From Thursday's Globe and Mail

Vancouver — The names of eight prostitutes with ties to Vancouver's notorious Downtown Eastside neighbourhood and a drug or alcohol addiction have been added to the list of women whose disappearance is under investigation by a high-priority RCMP task force.

The women, who vanished between 1993 and 2000, were identified during a methodical review of more than 220 missing-persons cases in British Columbia, the northwest United States and across Canada, Corporal Catherine Galliford, spokeswoman for the RCMP task force, announced at a news conference yesterday.

The list of missing women has now grown to 69. A poster with their photos and the dates they were last seen was posted on the RCMP website and distributed across the city.

Many of the women on the poster appear healthy and are smiling; others appear downcast and worn out. Almost all were in their 20s when they were last seen.

One of the women included on yesterday's list, Cara Ellis, was linked to the case of pig farmer Robert Pickton, who has been charged with murdering women from the Downtown Eastside neighbourhood.

Police have found the DNA of 30 women with ties to the Downtown Eastside, including Ms. Ellis, on Mr. Pickton's farm in the Vancouver suburb of Port Coquitlam.

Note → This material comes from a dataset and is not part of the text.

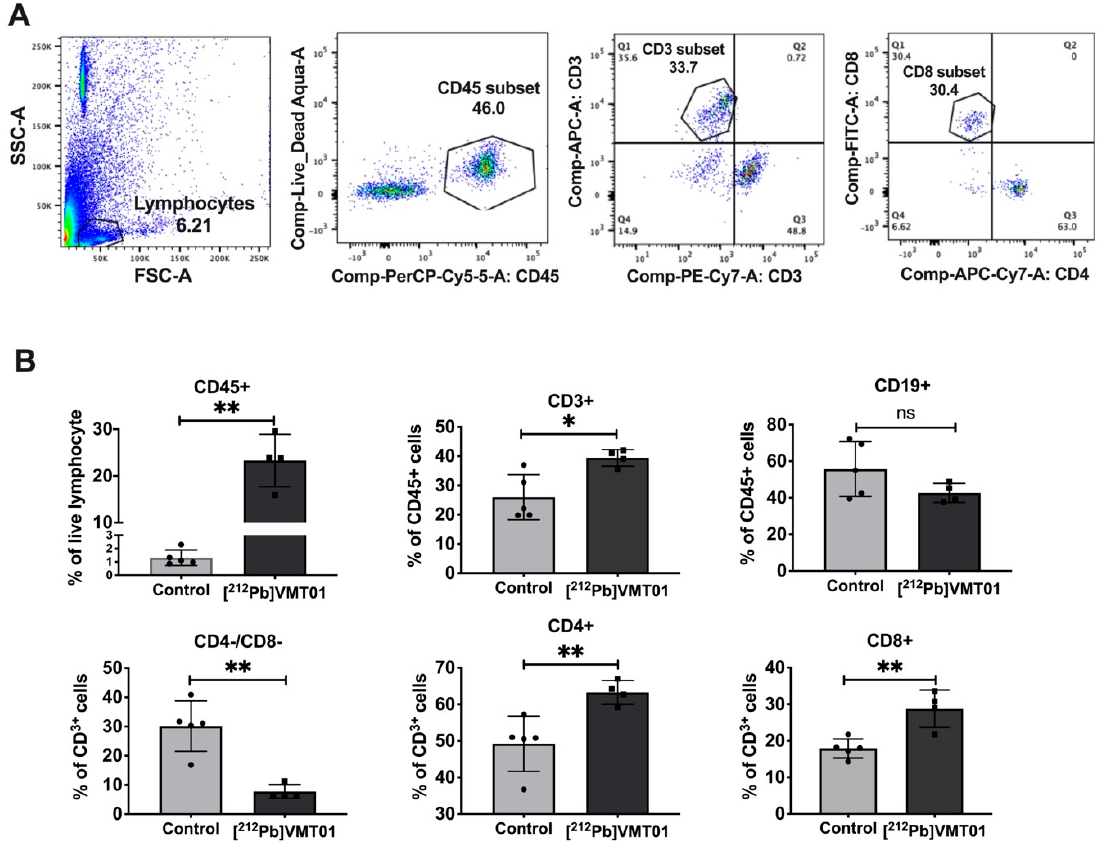
Figure 6. [ 212 Pb]VMT01 enhances tumor infiltrating lymphocytes in B16-F10 melanoma. ( A ) Lymphocytes were gated to exclude non-lymphocyte populations based on forward and side scatter (FSC and SSC) and stained for live/dead discriminator, CD45, CD19, CD3, CD4, and CD8a; ( B ) FACS analysis of CD45, CD19, CD3, CD4, and CD8a lymphocytes in control for control ( n = 5) vs. 212 Pb α‐ therapy ( n = 4) treated B16 ‐ F10 tumor. Statistical analysis: n.s. non ‐ significant; * p < 0.05; ** p < 0.01.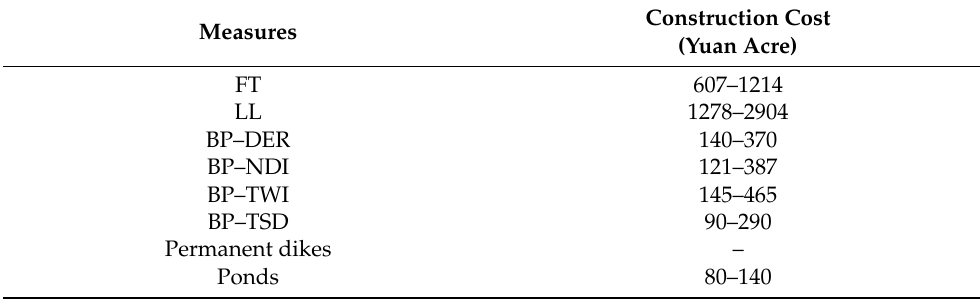
Table 5. Construction costs of BMPs.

Mr. Pickton, 54, has been charged with the murder of 15 women. Crown prosecutors have indicated they intend to charge him with the deaths of seven more women when the trial begins next spring. The identities of three women whose DNA was found on the Pickton property remain unknown.

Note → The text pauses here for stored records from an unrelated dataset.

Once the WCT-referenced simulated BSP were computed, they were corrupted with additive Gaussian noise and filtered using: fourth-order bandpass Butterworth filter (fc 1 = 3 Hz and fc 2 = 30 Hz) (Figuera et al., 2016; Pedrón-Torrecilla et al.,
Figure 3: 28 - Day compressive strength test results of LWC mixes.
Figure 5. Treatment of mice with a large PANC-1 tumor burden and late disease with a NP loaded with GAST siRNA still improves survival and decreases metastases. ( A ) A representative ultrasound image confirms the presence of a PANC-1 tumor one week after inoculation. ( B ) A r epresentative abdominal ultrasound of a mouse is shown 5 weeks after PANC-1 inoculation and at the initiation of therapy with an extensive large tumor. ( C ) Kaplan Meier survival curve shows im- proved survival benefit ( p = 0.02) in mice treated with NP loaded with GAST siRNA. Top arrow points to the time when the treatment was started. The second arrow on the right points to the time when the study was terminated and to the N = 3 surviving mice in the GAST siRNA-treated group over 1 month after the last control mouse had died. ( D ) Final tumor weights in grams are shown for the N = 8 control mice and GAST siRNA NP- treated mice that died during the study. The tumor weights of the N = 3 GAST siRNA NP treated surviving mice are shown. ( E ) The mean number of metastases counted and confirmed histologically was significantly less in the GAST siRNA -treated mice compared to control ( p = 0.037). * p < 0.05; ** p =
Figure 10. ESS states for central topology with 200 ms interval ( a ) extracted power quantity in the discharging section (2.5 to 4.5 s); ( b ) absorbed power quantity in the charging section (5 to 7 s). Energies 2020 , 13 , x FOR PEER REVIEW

In the Downtown Eastside, news of new names was greeted with a mixture of hope and fear.

“There's always hope when they announce more names, hope that the police finally have some answers,” said Edna Brass, a board member of the Downtown Eastside Women's Centre.

However, the announcement also creates a chill. Many people fear someone is out there, preying on people in the neighbourhood, Ms. Brass said.

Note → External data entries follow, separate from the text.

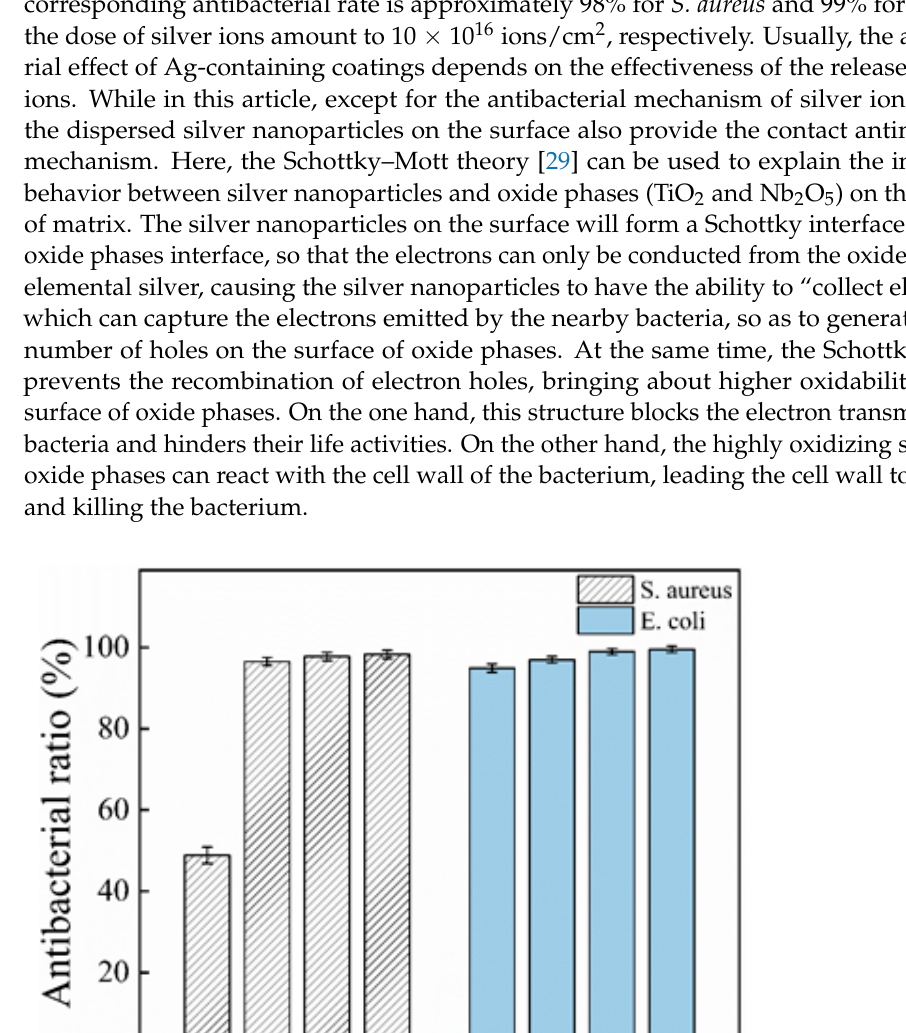
Figure 11. Typical photos of the re-cultivated E. coli colonies on agar for different samples: ( a ) Substrate; ( b ) Ag-1×10 16 Figure 11. ions/cm 2 ; ( c ) Ag-5×10 16 ions/cm 2 ; ( d ) Ag-10×10 16 ions/cm 2 ; ( e ) Ag-15×10 16 ions/cm 2 .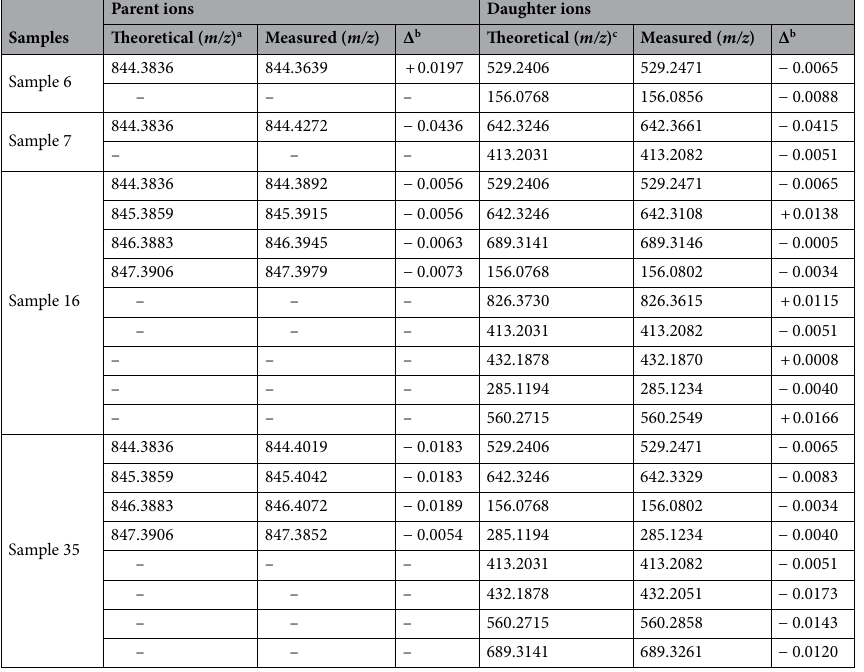
Table 1. Measured parent- and daughter ions in positive mice plasma samples. a As determined by ‘Isotope Distribution Calculator’ (MacCoss Lab, University of Washington, USA). b Difference between theoretical and measured m/z values. c As determined by ‘Fragment Ion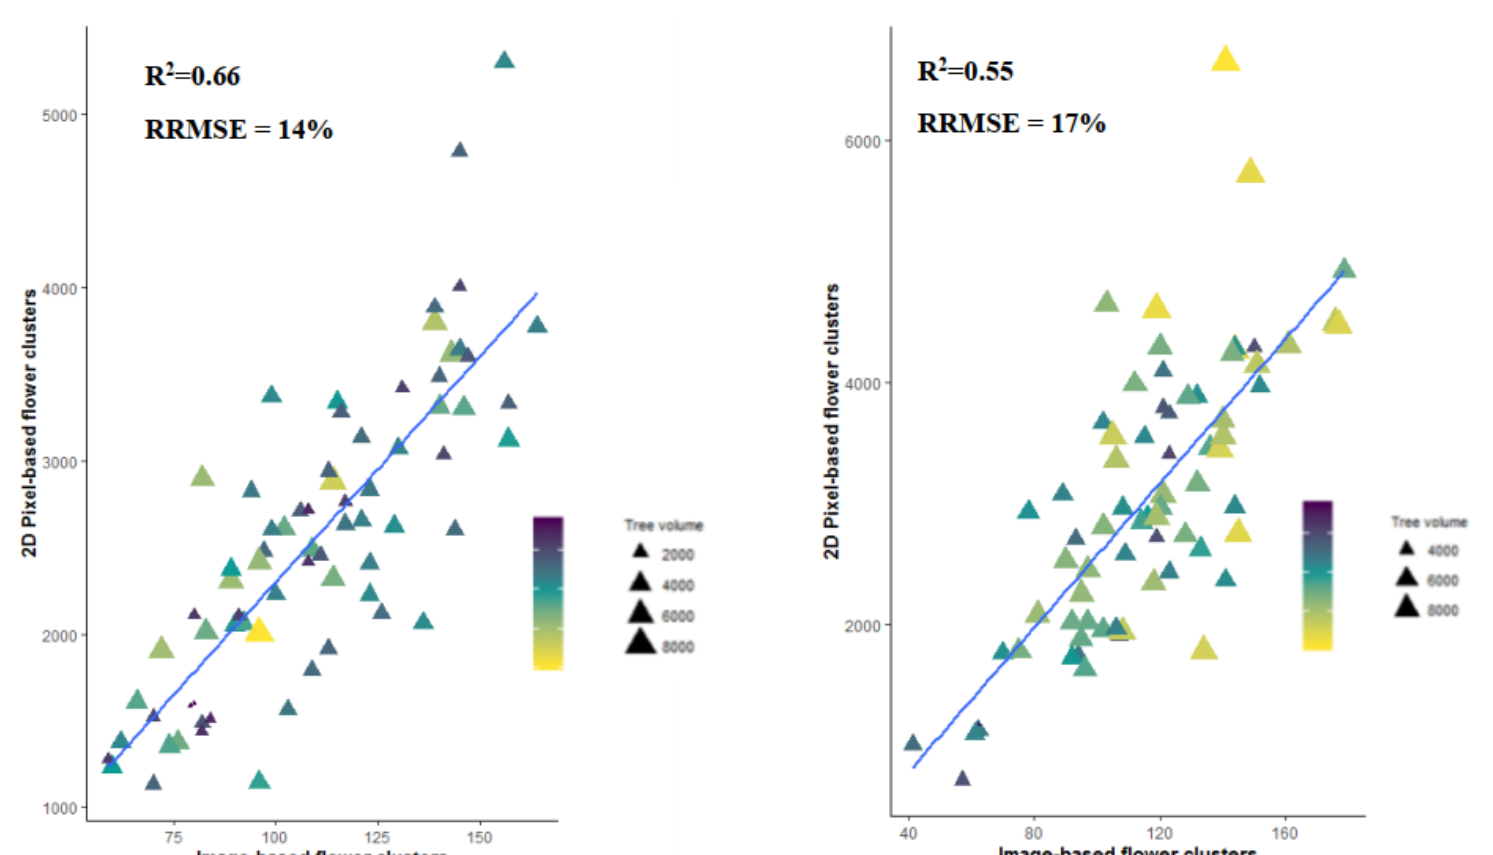
Figure A3. Correlation plot between the image-based flower clusters (FC p ) and the pixel-based flower clusters of Rummen (left) and Wimmertingen (right) (FC p *); the tree volume in cm 3 is visualized by the symbol size and color of the datapoints 225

“It's horrendous. The list keeps growing. No one knows how many are missing,” she said.

Ms. Brass also said the expansion of the list is a reminder that women continue to disappear.

People from different parts of the country regularly come to the neighbourhood to put up posters for their missing family members, she said.

The women included on the list were Sharon Abraham, who would now be 39; Sherry Baker, who would be 35; Tammy Fairbairn, who would be 33; Gloria Fedyshyn, who would be 42; Mary Lands, who would be 41; Tania Petersen, who would be 34; and Sharon Ward, who would be 37.

The names were added to the list after the RCMP had exhausted all options for further investigation. “Once a name is put on the list, we have exhausted all our avenues for finding them,” said Sergeant Sheila Sullivan of the Vancouver Police.

The RCMP had some success during their review, she said. Police located 88 women during the extensive review of 220 missing women on the list.

Cpl. Galliford also said the police have not ruled out the possibility that a serial killer is in the neighbourhood.

“We certainly do not have information that all the women on the list are linked to the Port Coquitlam farm,” she said.

“So it's very important for us to keep a very broad perspective on what could have happened to the women. We are not in a position today to eliminate any possibilities.”